> **Data records**
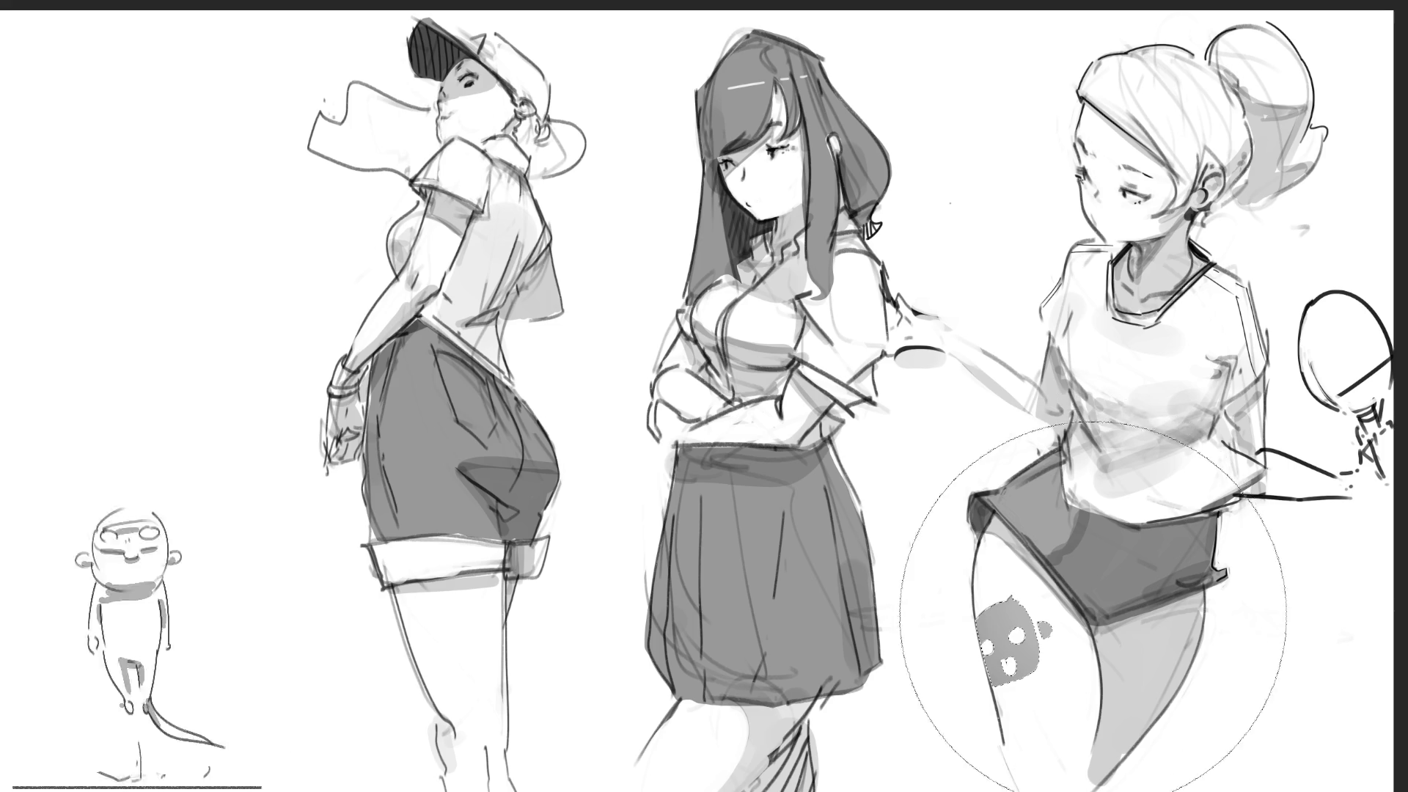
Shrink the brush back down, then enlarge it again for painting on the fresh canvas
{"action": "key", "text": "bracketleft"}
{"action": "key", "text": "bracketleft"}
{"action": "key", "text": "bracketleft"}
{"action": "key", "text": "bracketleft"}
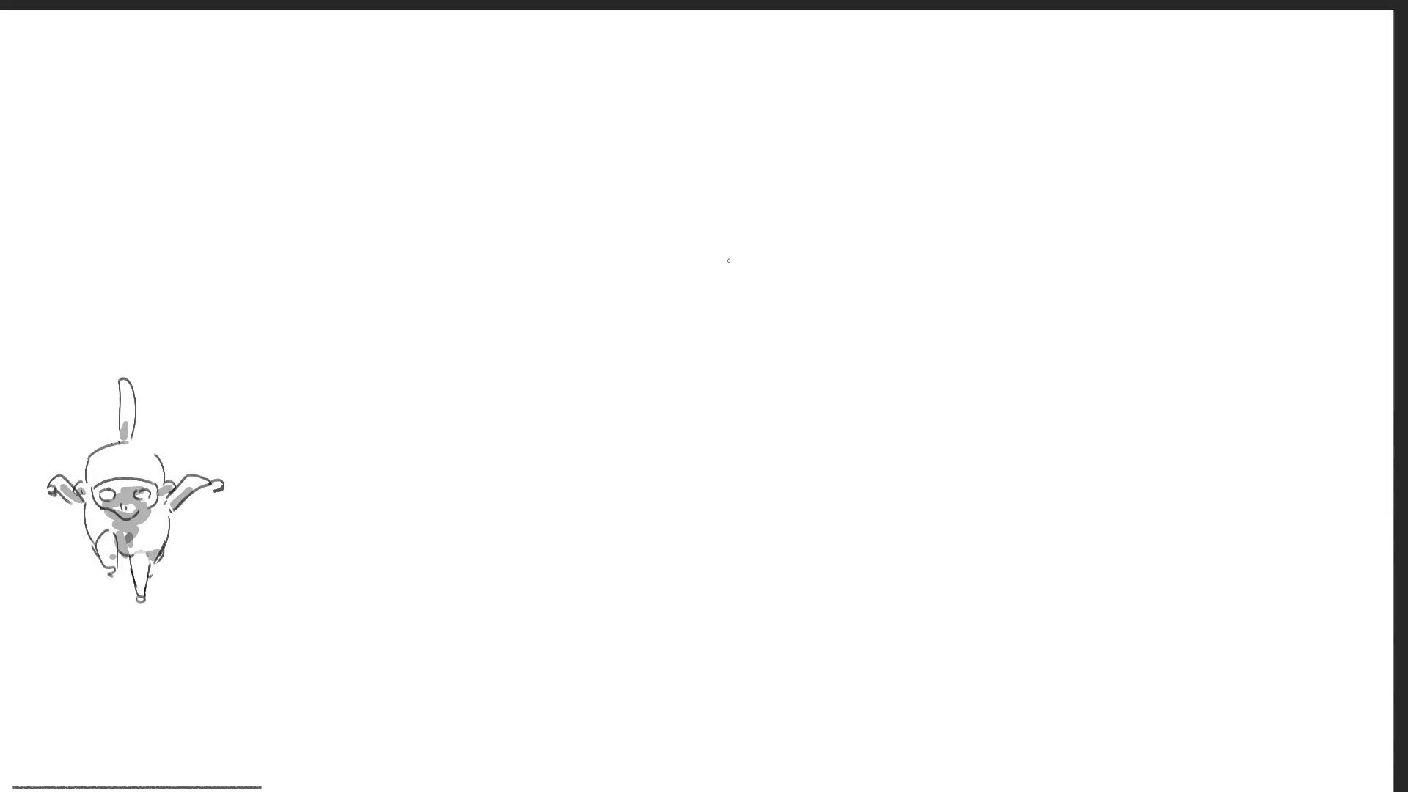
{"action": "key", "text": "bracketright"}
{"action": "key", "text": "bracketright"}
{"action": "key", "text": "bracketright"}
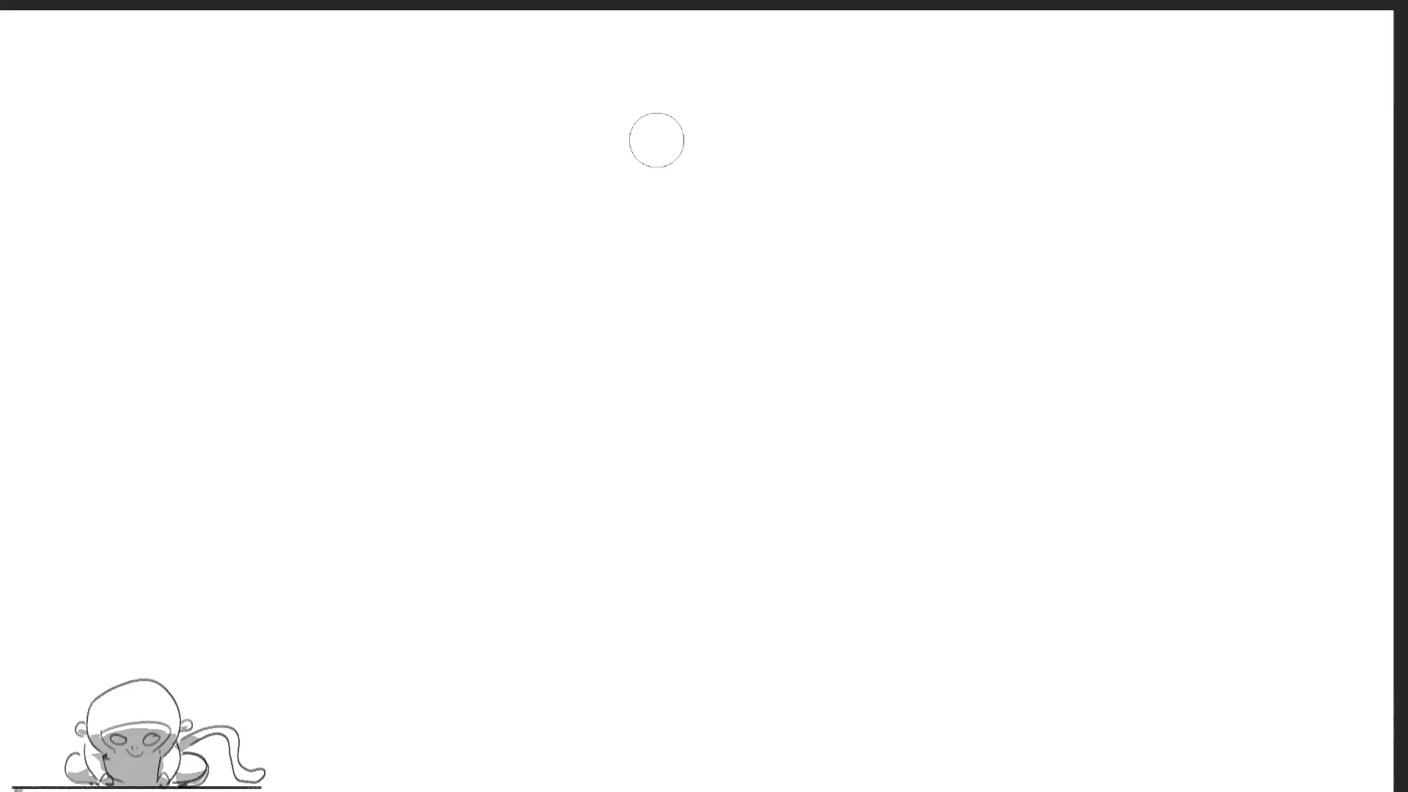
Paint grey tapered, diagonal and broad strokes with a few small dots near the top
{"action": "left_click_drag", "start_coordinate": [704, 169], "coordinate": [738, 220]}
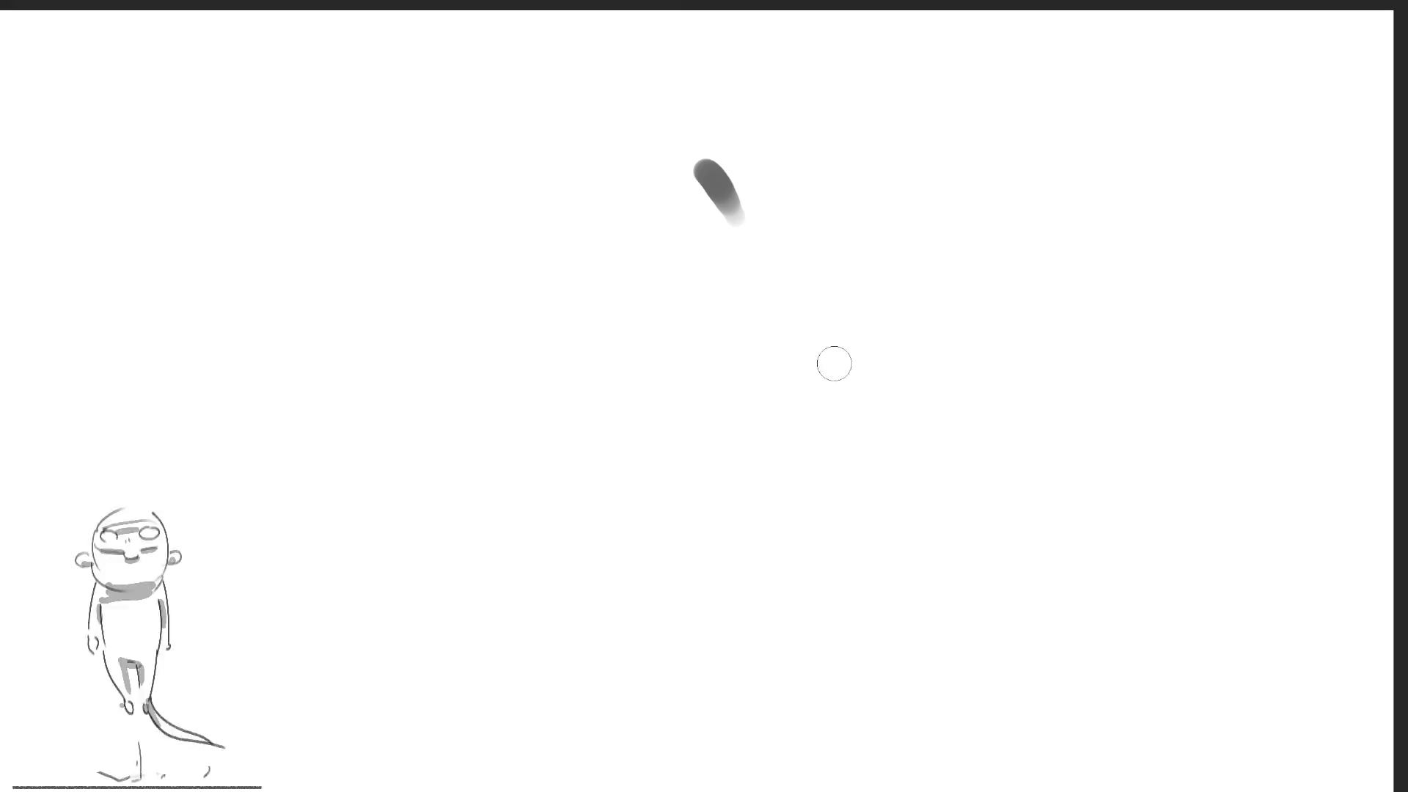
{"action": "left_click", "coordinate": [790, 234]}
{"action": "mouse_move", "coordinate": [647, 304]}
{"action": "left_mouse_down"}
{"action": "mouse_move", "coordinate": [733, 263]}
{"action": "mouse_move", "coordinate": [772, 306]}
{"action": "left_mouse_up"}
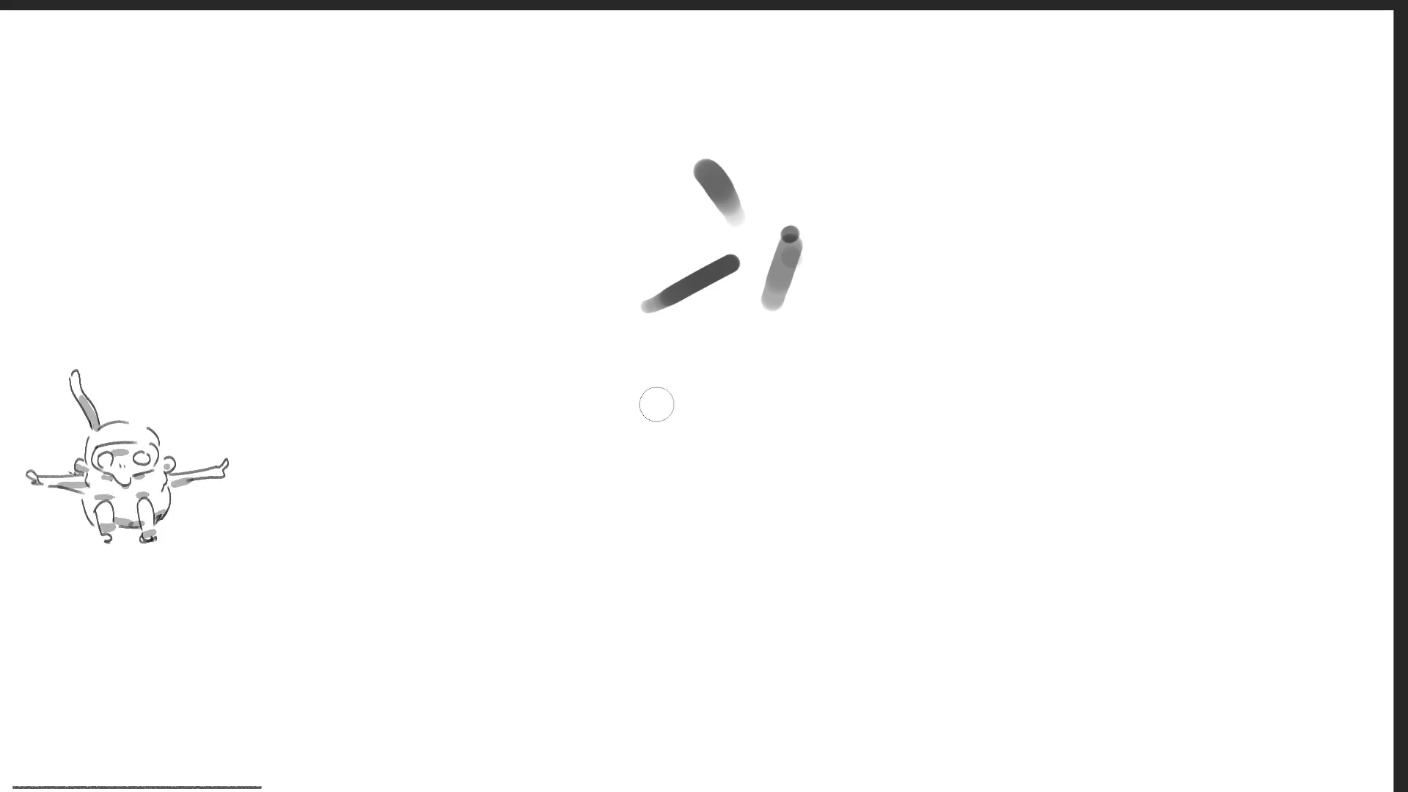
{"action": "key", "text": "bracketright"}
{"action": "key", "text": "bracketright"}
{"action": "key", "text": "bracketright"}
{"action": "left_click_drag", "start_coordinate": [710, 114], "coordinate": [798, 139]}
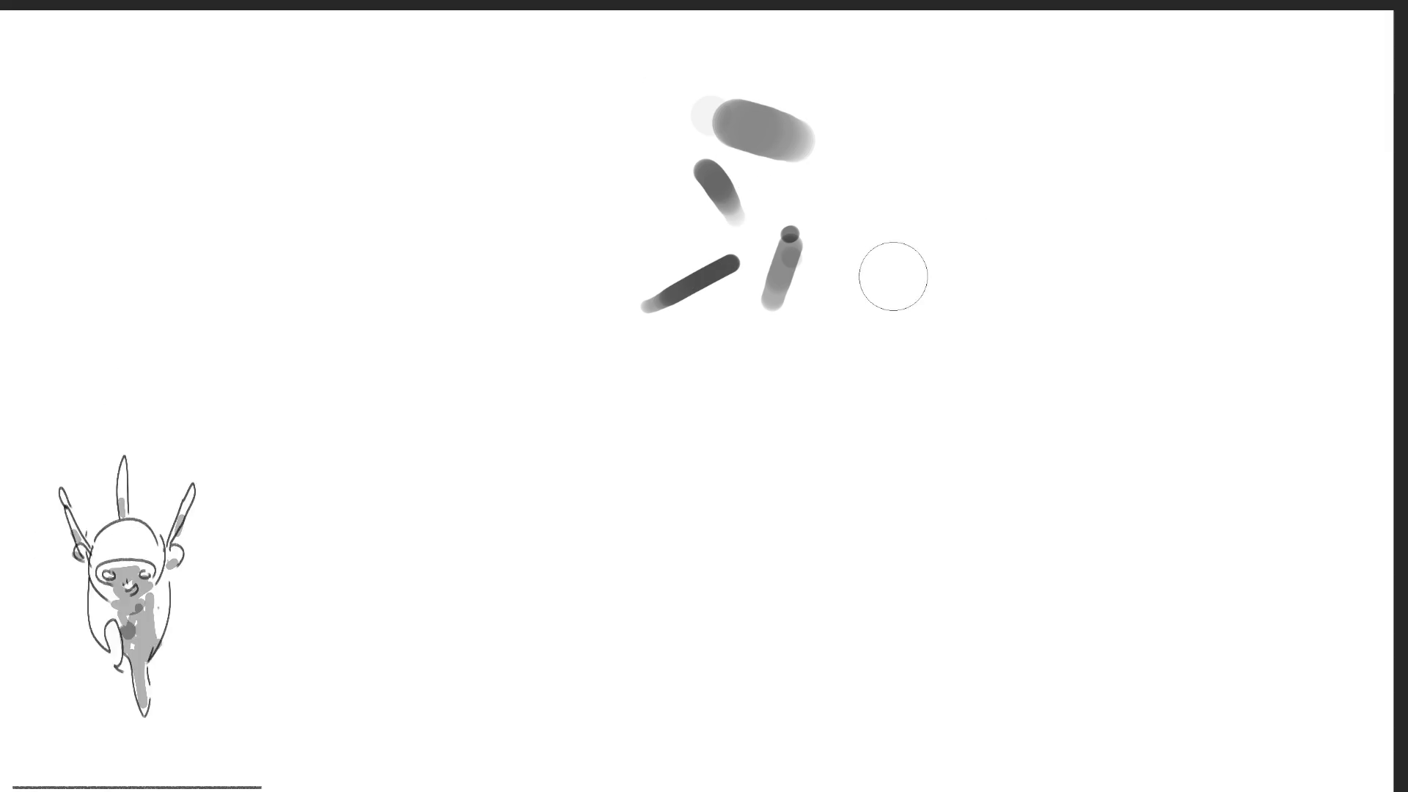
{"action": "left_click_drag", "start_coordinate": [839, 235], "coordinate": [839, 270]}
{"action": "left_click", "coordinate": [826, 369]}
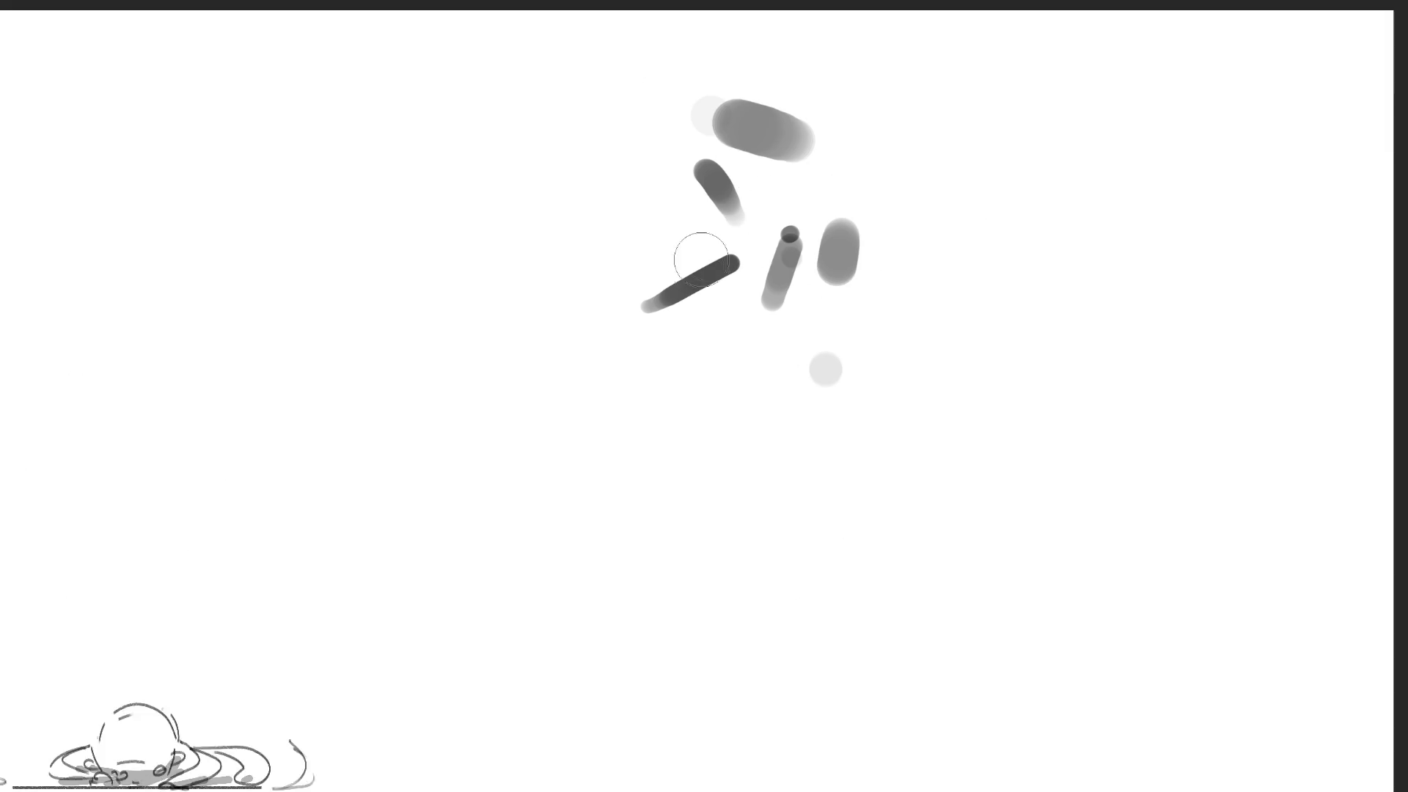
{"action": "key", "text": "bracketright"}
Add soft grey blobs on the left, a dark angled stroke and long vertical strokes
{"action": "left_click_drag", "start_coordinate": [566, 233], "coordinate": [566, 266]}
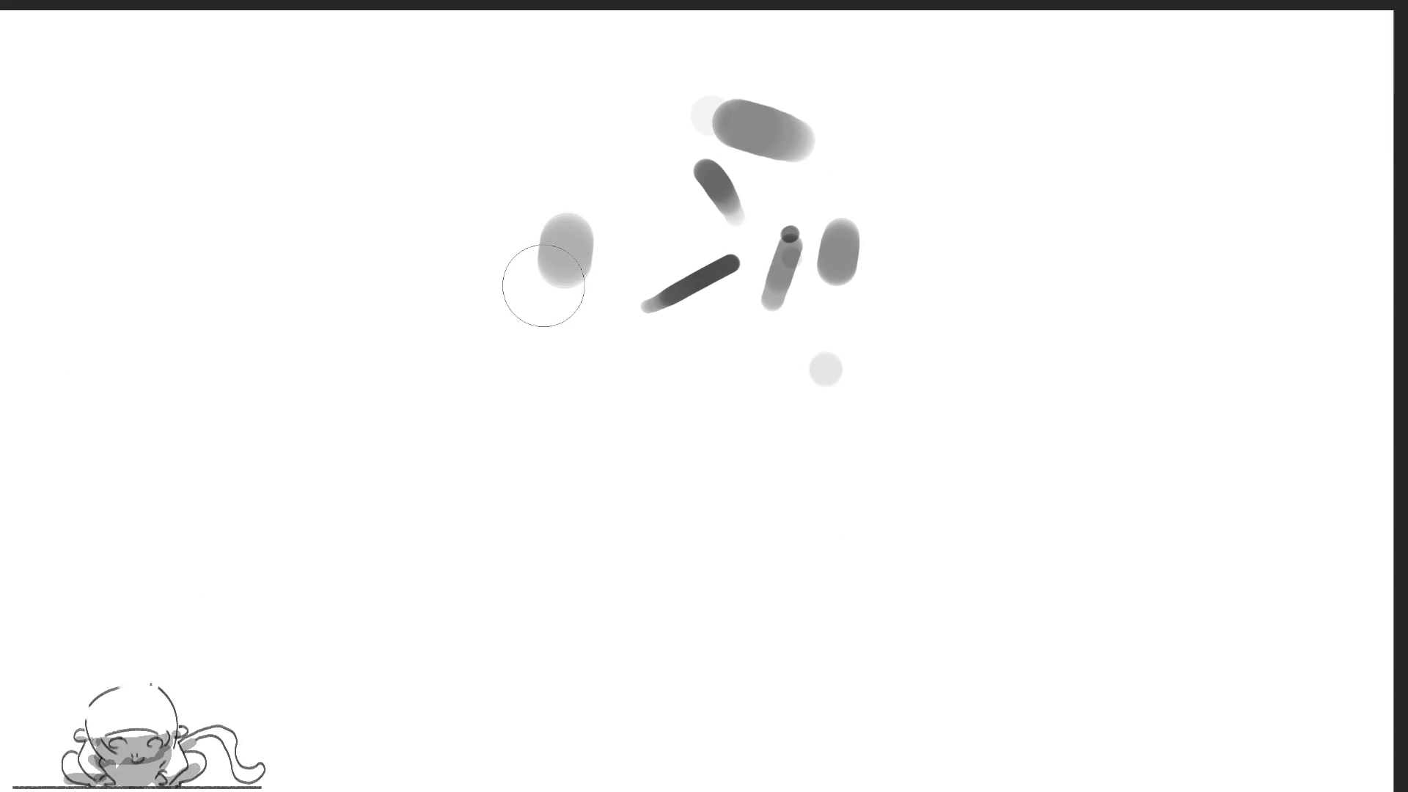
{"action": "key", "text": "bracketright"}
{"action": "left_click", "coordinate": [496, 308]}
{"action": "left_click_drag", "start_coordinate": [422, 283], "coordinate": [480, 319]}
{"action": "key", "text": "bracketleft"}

> **What the task requires**
Within the records, how many lines include "grey"? The answer is the number and nothing else.

> **Finished task**
2